● Directions
Transcribe the passage from the summary of the regional HVACR collaboration below, everything from "The Challenge" down to "certificates or degrees.", reproducing it word for word.

Submitted By: Jim Caldwell, Energy, Construction & Utilities

Super-Regional Collaborative Closes Skills Gaps

  • Type of Practice: Regional Collaboration
  • Type(s) of Users Served: Apprenticeship, External Certification Seekers, Faculty/Teachers, Higher Unit Certificate Students, Lifelong Learning Students, Skills-Builders Students
  • Sector(s): Energy, Construction & Utilities
  • Momentum Point(s) & Leading Indicators : MP 15, MP 16, MP 18, MP 27, MP 28, MP 29, MP 33, LI 1, LI 2, LI 3, LI 5, LI 6 (click here for description)
  • Regions Involved: Inland Empire/Desert, Los Angeles
  • Colleges Involved: College of the Desert, Cypress College, El Camino College, LA Trade-Tech College, Mt San Antonio College, Orange Coast College, Riverside City College

The Challenge

Colleges in Los Angeles, Orange, Riverside, and San Bernardino Counties were not meeting the regional industry need for Heating, Ventilation, Air Conditioning, and Refrigeration workers (HVACR). With employment demand increasing, the gap became substantial across seven colleges offering HVACR certificate and degree programs. Students were missing opportunities for high wage jobs and employers were confused about where to recruit qualified job candidates. A lack of articulation agreements constrained incumbent worker progress toward certificates or degrees.

● Data under study
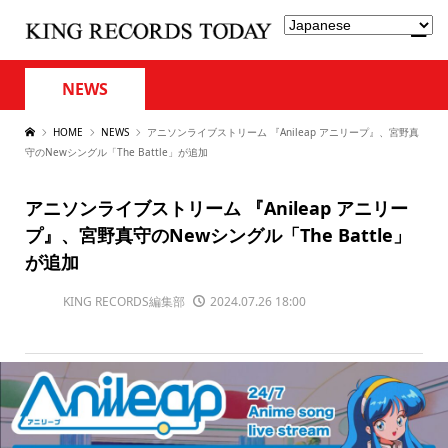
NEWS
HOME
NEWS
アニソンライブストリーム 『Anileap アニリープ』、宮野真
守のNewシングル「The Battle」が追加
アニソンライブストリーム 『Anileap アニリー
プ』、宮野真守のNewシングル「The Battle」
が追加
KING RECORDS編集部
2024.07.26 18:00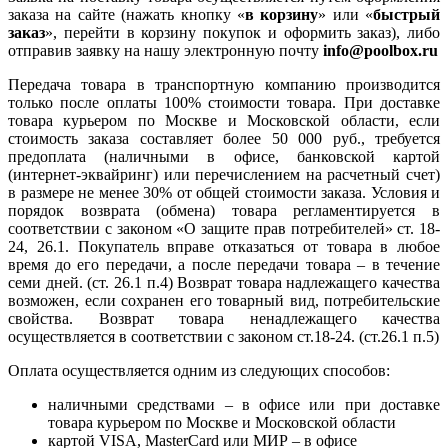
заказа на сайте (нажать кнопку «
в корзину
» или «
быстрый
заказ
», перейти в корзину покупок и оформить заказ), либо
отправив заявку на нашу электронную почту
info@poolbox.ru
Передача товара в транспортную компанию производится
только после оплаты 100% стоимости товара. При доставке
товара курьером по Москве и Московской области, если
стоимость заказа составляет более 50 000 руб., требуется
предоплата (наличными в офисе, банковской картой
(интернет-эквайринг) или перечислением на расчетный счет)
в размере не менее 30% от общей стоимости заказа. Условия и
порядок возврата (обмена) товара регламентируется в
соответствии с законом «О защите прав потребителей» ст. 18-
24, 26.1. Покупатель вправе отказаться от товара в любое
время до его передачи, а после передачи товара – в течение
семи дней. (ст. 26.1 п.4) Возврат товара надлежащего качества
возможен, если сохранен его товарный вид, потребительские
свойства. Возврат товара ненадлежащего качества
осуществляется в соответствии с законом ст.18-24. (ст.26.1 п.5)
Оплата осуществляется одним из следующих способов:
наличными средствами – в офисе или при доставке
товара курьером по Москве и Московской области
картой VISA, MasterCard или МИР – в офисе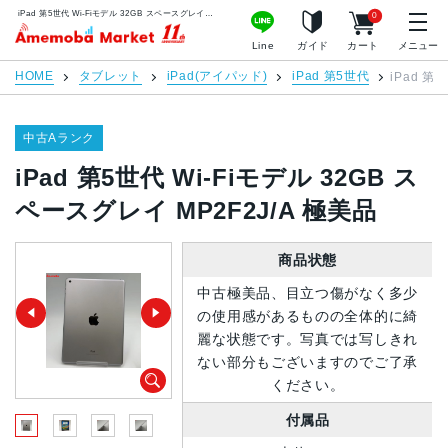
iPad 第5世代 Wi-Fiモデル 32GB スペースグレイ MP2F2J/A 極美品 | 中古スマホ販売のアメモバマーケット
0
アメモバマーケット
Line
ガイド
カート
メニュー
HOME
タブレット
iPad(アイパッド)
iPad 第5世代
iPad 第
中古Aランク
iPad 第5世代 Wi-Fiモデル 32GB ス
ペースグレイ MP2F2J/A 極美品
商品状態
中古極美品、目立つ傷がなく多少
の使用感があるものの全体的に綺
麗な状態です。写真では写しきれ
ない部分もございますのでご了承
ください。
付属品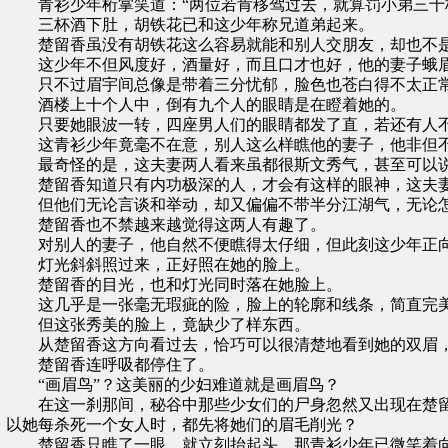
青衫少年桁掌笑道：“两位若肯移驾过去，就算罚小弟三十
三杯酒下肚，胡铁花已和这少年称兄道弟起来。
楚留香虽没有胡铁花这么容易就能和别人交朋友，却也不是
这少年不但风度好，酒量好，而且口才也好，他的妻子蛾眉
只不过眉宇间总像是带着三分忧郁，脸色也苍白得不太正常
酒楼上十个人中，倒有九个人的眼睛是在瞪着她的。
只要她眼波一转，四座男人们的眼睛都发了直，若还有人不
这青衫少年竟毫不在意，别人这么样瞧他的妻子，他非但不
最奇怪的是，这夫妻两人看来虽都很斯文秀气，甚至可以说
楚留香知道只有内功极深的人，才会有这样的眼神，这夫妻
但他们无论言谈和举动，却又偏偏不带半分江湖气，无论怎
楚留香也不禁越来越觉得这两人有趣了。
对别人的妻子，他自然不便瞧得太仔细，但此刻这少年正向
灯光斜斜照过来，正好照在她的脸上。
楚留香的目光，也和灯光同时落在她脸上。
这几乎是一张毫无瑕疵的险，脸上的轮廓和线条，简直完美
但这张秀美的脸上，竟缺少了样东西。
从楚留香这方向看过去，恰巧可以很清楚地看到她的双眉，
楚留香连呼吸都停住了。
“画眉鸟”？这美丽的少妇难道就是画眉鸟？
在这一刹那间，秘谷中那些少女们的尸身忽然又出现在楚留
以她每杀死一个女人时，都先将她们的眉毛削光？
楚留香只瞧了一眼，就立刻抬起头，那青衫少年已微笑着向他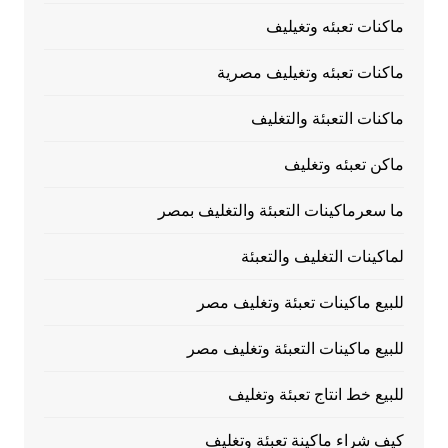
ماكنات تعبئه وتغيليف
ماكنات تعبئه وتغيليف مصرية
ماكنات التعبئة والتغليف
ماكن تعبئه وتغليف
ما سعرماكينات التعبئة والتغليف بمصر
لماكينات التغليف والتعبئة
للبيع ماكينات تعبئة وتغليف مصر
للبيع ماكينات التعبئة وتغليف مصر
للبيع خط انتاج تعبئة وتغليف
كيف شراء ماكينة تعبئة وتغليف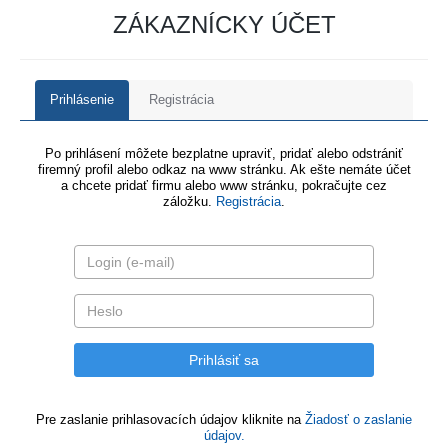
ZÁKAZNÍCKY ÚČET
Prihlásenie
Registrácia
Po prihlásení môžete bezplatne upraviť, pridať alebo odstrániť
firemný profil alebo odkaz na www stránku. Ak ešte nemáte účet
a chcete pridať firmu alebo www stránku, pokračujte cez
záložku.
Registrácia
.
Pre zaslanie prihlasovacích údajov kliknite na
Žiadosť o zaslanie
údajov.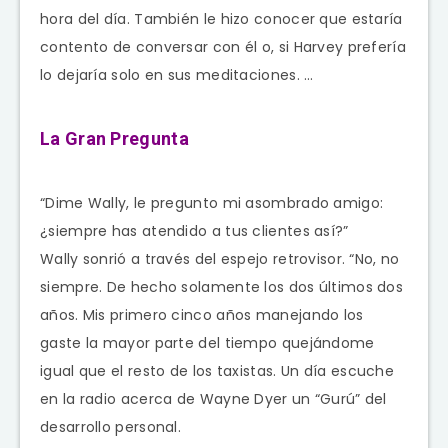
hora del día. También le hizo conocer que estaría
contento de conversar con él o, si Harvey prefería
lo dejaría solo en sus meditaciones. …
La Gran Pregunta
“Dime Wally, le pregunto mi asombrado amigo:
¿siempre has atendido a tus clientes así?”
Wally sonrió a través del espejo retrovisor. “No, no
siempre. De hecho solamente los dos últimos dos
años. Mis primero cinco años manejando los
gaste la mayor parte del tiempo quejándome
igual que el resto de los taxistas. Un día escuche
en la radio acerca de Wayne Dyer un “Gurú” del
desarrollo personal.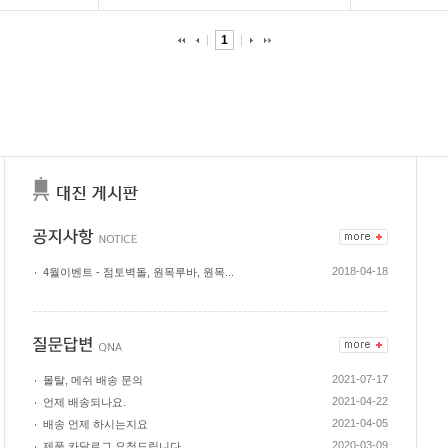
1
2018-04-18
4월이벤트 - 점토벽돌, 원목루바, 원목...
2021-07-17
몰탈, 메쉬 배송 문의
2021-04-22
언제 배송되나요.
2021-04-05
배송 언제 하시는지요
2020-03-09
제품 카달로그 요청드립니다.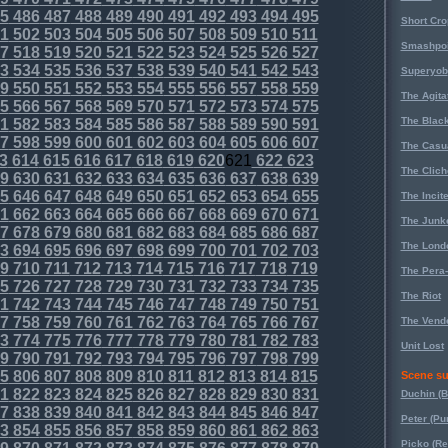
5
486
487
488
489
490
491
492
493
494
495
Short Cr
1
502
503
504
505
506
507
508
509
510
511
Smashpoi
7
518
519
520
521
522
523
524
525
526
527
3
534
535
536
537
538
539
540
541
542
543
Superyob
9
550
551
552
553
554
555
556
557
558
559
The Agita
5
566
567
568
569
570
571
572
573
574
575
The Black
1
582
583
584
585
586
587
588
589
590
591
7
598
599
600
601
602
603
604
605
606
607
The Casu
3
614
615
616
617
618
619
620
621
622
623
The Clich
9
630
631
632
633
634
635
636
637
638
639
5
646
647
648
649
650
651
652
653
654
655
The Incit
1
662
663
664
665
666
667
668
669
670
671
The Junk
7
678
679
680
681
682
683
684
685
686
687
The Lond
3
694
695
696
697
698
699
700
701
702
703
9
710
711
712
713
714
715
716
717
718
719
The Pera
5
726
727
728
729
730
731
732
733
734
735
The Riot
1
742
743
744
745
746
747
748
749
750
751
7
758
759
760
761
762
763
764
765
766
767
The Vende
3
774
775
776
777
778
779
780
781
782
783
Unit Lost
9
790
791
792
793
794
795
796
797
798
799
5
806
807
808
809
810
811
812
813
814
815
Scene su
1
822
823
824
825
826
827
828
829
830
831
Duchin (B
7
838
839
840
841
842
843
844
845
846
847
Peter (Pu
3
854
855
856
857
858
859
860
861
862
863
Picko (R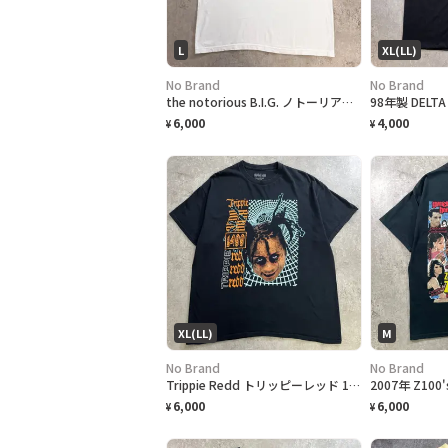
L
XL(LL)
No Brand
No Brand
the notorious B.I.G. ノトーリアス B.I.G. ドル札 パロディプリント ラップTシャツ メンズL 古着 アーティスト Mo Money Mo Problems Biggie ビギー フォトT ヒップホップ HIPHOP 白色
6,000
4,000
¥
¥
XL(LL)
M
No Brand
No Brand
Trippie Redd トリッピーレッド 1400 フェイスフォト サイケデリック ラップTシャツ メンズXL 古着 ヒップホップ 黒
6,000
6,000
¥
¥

● Answer box
The Challenge

Colleges in Los Angeles, Orange, Riverside, and San Bernardino Counties were not meeting the regional industry need for Heating, Ventilation, Air Conditioning, and Refrigeration workers (HVACR). With employment demand increasing, the gap became substantial across seven colleges offering HVACR certificate and degree programs. Students were missing opportunities for high wage jobs and employers were confused about where to recruit qualified job candidates. A lack of articulation agreements constrained incumbent worker progress toward certificates or degrees.